Why is Tencent investing in European fintechs?

Written by || February 17 2020

Tencent is stepping up its fintech investments outside of China, where it and Alibaba's fintech arm Ant Financial effectively have a market duopoly. One approach for Tencent is direct expansion - the launch of WeChat Pay in international markets. That's a good idea in any country frequented by Chinese tourists or business travelers.

But direct expansion only goes so far, especially in developed economies. Tencent doesn't expect consumers in Europe or the United States will opt for WeChat Pay instead of Apple Pay, Google Pay, or apps created by local banks and fintechs. Instead, the Shenzhen-based company is taking strategic stakes in ascendant startups, including French mobile payment app Lydia and challenger bank Qonto. These investments will give Tencent a chance to grow its fintech business in Europe through local rising stars.
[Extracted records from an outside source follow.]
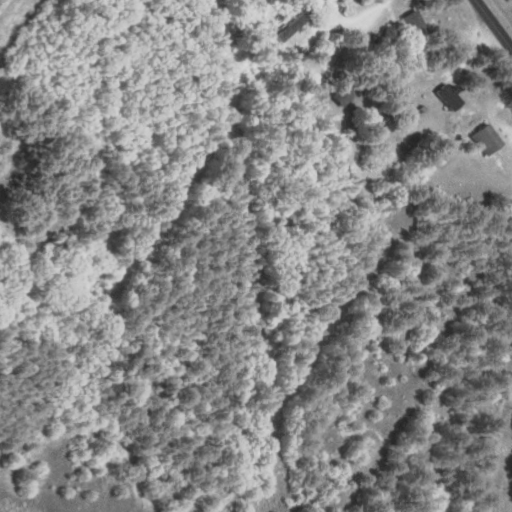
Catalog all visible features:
building: (417, 24)
road: (493, 24)
building: (296, 27)
building: (348, 94)
building: (452, 96)
building: (490, 140)
building: (65, 244)
road: (497, 429)
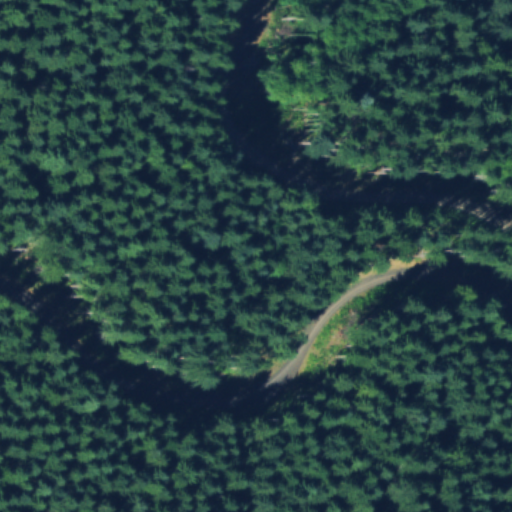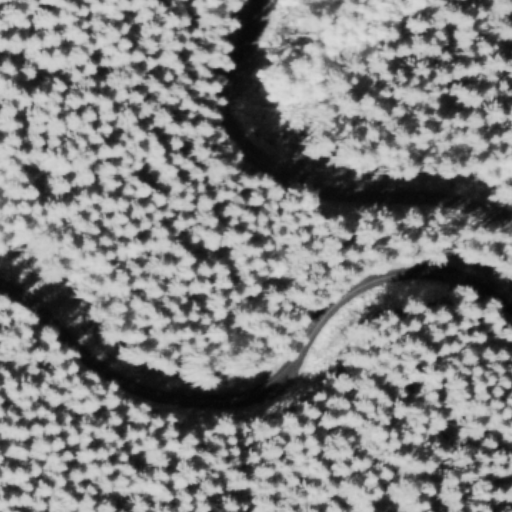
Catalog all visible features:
road: (282, 40)
road: (280, 278)
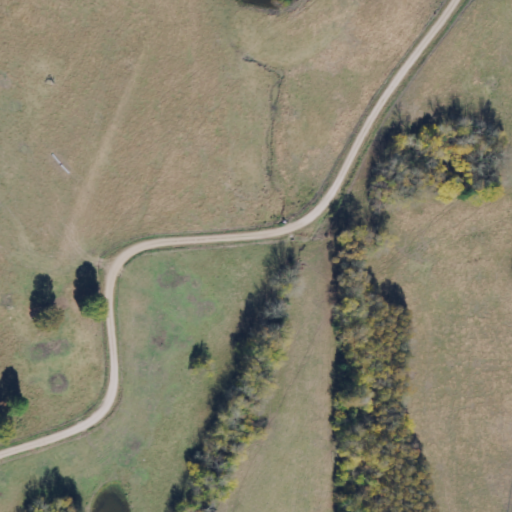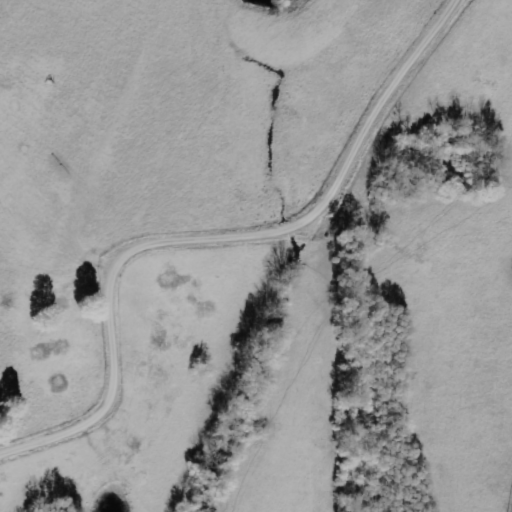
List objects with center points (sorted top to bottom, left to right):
road: (215, 240)
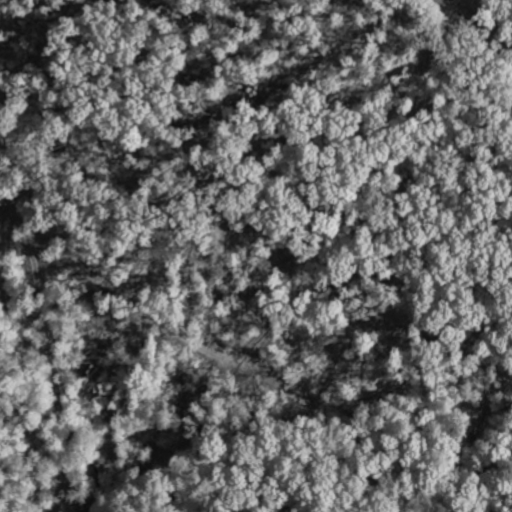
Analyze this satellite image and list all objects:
road: (471, 20)
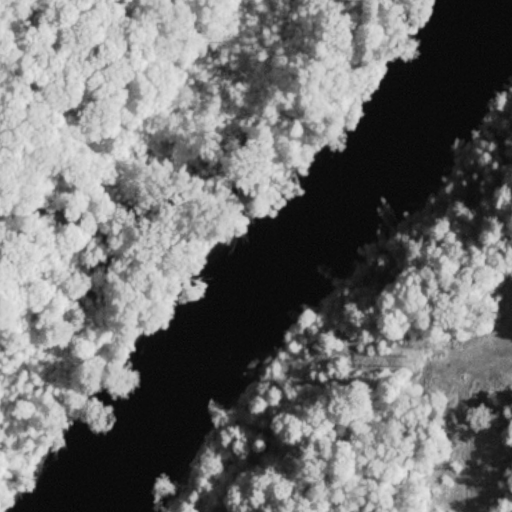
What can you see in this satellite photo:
river: (291, 256)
Tencent led Lydia's recent US$45 billion Series B funding round, which included participation from existing investors CNP Assurances, XAnge and New Alpha. Lydia is among the most widely used mobile payment app in France, particularly among young adults. 1/4 of French people between 18 and 30 use Lydia, according to Tech Crunch. The app has 3 million users and is reportedly adding 5,000 new ones daily.
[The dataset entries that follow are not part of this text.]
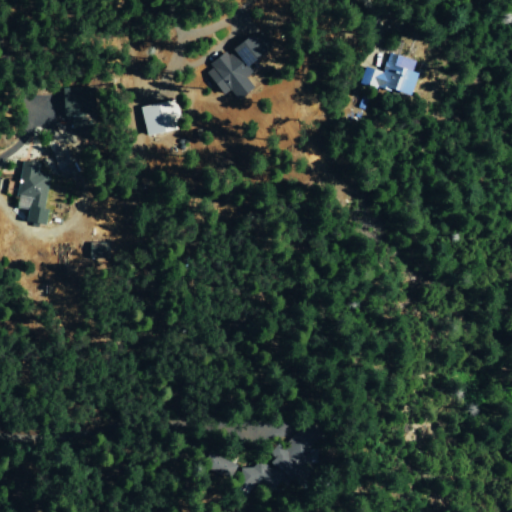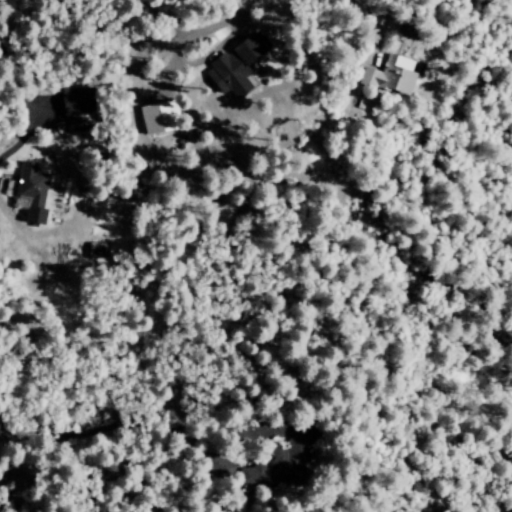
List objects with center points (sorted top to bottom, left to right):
building: (232, 68)
building: (389, 75)
building: (156, 119)
building: (30, 195)
building: (270, 471)
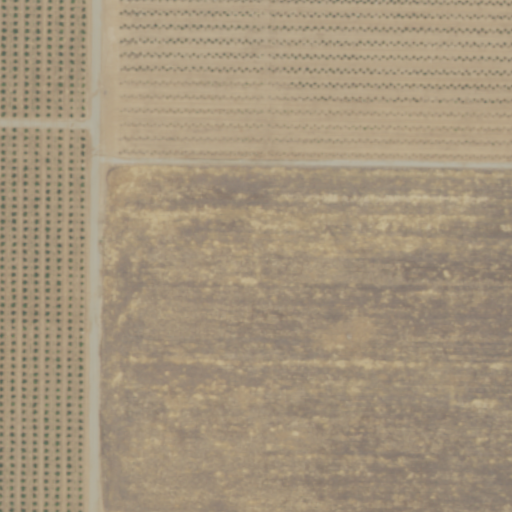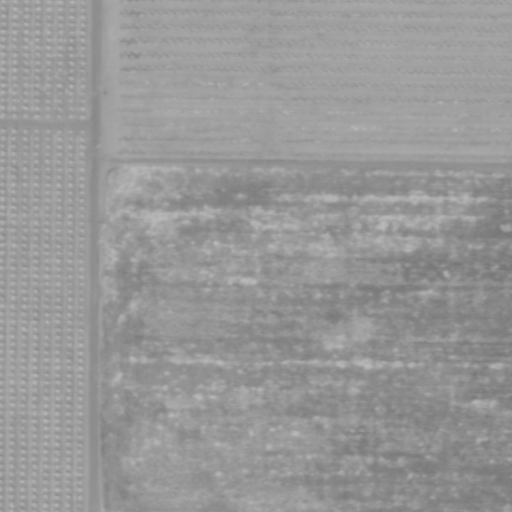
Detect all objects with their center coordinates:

Lydia's executives say that the company wants to become a mobile financial services app that offers customers a suite of financial services - "a meta-banking app." Some of the services will be Lydia's. Others will be offered by third parties. The idea is to create a financial hub within the app. They highlight WeChat's success in building out its digital banking services. WeChat Pay began as a basic e-wallet before gradually launching a much larger variety of services.
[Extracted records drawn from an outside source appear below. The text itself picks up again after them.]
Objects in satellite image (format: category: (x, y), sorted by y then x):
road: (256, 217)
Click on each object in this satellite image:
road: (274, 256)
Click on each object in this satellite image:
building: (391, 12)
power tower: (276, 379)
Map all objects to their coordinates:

However, with the exception of its merchant partners outside of China, WeChat Pay does not rely heavily on third parties for its digital banking services. In that regard, it differs from Lydia's vision.

The cash from the Series B funding round will support regional expansion. Outside of France, Lydia doesn't yet have a large footprint.

Tencent also co-led a US$115 million Series C funding round for French B2B challenger bank Qonto. Qonto says the round is the largest to date for a French fintech. After launching in France in 2017, the company expanded to Germany, Italy and Spain two years later. It has 65,000 SME customers and processed 10 billion euros in transactions in 2019.

Qonto's focus on SMEs and freelancers in Europe separates it from the pack. The market segment is underserved - unlike retail banking - while regulatory hurdles are modest. A fintech firm licensed in one EU/EEA state (in Qonto's case, France) can enter the European single financial market with relative ease. It is typically not necessary to establish offices and pass licensing procedures in the other member states. Qonto has a payment institution license (the first B2B neobank in Europe with this license) and is expected to get a credit institution license by year-end. In a statement on its website, Qonto said, "We are on our way to becoming a fully-licensed European bank in 2020!"